During the trial Reinsdorf actively sought to become an anarchist martyr and went to great lengths to antagonize the jury. He claimed that “the quickest death” was best for a “hunted proletarian” like himself and that if he had ten heads he would gladly lay them all on the block for the cause of anarchism. He went so far as to exclaim that “[t]he people will one day have enough dynamite to blow up all of you and every other member of the bourgeois.” In uttering these words Reinsdorf was trying very hard to secure an execution. The reason being that he was terminally ill and would die anyway. His choice was between a slow death in a hospital bed or a quick death on the executioner’s block. As he said in his last letter to his parents, “Sick as I am, and with a prospect of long suffering, it should be looked upon as a blessing when such an existence is put to a quick death.”

On the morning of February 7th 1885 Reinsdorf and Küchler were executed, with Rupsch having had his death sentence commuted to imprisonment for life. Reinsdorf’s last words before he was decapitated were “I die for humanity, down with barbarism, long live anarchism.” The last words of Küchler, in contrast, were “I die an innocent man, my poor wife, my poor children.” As he said children his head was cut off. The execution lasted a mere fifteen minutes. (Carlson 1972, 288-301)
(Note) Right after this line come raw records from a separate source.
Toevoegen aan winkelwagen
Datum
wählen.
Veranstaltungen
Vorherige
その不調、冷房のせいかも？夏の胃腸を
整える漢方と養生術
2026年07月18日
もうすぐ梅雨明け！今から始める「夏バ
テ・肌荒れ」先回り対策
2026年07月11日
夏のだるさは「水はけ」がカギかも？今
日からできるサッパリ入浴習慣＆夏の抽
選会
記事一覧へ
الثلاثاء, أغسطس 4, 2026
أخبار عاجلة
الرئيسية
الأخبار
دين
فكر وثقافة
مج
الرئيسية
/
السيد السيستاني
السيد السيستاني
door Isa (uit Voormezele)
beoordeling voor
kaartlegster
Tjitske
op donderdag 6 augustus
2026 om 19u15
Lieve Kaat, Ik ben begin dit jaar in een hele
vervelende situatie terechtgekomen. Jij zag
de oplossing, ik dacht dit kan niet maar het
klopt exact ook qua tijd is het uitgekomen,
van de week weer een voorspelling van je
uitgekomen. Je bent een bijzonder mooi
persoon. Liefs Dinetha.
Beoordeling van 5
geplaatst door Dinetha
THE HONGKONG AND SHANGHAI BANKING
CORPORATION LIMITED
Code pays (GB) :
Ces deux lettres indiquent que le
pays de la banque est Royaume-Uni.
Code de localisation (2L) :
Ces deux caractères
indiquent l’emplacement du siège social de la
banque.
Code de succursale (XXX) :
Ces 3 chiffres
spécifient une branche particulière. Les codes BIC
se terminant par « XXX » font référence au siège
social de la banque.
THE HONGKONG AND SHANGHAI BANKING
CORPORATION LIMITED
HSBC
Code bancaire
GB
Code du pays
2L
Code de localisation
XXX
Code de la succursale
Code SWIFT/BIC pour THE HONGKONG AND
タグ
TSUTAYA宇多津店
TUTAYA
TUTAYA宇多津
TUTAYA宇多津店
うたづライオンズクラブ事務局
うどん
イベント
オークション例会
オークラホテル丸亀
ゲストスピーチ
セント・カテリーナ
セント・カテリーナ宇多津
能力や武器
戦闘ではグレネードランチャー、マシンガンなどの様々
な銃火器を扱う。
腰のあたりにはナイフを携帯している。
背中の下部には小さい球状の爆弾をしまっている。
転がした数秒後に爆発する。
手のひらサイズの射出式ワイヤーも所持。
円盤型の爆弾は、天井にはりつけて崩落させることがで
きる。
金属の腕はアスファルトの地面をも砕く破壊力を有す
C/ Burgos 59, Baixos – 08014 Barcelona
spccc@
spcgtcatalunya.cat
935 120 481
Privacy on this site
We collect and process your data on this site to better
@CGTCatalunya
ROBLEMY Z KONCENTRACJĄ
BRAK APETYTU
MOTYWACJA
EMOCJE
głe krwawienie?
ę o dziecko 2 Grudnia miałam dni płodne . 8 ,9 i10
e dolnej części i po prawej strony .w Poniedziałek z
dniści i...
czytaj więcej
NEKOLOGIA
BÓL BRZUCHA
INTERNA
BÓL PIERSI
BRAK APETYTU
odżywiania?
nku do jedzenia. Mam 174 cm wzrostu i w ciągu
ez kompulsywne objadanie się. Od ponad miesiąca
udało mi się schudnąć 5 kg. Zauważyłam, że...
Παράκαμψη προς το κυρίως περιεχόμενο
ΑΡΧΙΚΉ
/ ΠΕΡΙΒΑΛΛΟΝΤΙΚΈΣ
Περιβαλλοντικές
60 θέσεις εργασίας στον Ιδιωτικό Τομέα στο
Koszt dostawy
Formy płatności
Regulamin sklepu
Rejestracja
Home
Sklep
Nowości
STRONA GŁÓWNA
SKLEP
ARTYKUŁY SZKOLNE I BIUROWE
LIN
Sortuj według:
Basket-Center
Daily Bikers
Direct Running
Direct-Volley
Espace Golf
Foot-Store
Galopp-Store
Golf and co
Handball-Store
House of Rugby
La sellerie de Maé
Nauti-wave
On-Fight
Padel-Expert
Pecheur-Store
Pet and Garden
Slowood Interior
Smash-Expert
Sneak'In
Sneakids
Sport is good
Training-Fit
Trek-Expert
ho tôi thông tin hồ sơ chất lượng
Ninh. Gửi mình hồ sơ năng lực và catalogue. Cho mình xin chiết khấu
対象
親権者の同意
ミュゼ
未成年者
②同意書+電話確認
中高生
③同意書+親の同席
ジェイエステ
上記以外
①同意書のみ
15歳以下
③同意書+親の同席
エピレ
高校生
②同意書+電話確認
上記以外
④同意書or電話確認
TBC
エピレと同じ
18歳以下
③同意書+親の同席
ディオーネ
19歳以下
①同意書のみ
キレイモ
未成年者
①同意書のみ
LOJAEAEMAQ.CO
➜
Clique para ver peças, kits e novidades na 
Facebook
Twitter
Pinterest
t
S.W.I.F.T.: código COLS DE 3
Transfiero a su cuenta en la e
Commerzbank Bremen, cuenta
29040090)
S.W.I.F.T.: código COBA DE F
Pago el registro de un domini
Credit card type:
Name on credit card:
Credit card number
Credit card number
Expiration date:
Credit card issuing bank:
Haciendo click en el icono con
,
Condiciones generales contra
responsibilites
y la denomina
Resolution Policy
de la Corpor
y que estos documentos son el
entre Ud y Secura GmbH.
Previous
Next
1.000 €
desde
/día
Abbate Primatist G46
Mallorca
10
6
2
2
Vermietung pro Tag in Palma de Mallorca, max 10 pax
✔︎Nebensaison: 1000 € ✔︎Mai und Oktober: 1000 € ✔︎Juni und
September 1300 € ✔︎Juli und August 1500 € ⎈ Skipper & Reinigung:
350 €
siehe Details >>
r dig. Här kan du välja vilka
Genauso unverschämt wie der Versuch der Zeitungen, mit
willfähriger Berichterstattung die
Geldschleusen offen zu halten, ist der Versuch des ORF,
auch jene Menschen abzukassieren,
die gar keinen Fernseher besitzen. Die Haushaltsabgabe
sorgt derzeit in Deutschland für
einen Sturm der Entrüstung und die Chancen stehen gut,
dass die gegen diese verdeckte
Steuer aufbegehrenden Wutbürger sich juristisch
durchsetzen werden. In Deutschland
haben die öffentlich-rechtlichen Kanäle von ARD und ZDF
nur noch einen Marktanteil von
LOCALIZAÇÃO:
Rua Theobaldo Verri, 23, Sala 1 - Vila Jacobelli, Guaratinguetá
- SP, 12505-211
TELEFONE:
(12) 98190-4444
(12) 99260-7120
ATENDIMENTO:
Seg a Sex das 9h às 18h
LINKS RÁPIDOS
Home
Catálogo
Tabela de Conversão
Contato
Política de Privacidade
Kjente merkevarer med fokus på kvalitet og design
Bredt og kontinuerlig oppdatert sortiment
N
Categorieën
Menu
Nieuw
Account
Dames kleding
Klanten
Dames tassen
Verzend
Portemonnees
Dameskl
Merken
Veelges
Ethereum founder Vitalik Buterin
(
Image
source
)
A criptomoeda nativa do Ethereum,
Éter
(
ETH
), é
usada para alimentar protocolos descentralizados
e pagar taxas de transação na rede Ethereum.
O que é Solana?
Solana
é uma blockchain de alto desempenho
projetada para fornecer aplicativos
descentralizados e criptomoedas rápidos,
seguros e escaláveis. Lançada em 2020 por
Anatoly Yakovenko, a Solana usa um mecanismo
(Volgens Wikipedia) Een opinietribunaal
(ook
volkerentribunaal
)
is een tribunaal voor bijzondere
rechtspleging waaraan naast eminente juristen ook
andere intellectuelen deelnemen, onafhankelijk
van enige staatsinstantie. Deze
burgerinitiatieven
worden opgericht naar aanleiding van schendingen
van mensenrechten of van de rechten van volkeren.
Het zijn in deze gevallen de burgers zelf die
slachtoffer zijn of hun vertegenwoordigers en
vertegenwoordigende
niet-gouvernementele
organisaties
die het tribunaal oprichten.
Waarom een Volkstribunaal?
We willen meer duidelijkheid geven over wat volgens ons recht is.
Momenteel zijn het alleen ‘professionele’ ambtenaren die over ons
Although many may wish to consider Reinsdorf an anarchist martyr it should be kept in mind that his plots caused a significant amount of harm to the German socialist movement. Bismarck deliberately ensured that Reinsdorf’s assassination plot against the Emperor was revealed just as the anti-socialist laws, which banned socialists from organising, outlawed trade unions, and shut down socialist newspapers, were up for renewal. The laws were consequently extended in May 1884. (Carlson 1972, 293) Nor did Reinsdorf personally adhere to anarchist principles since he was caught raping a ten year old girl in 1881. After running away from the police and going into hiding he was eventually ruled innocent by a judge because the witnesses, the victim and her mother, were deemed to be unreliable. Reinsdorf is therefore one among many men on the left who has gotten away with sexual violence because women are not believed. (ibid, 286)

Bibliography

Carlson, Andrew. 1972. Anarchism in Germany, Volume 1: The Early Movement. Metuchen, N.J.: The Scarecrow Press, Inc.

Linse, Ulrich. 1982. “‘Propaganda by Deed’ and ‘Direct Action’: Two Concepts of Anarchist Violence”. In Social Protest, Violence and Terror in Nineteenth and Twentieth century Europe, edited by Wolfgang J Mommson and Gerhard Hirschfeld, 201-229. London: The Macmillan Press.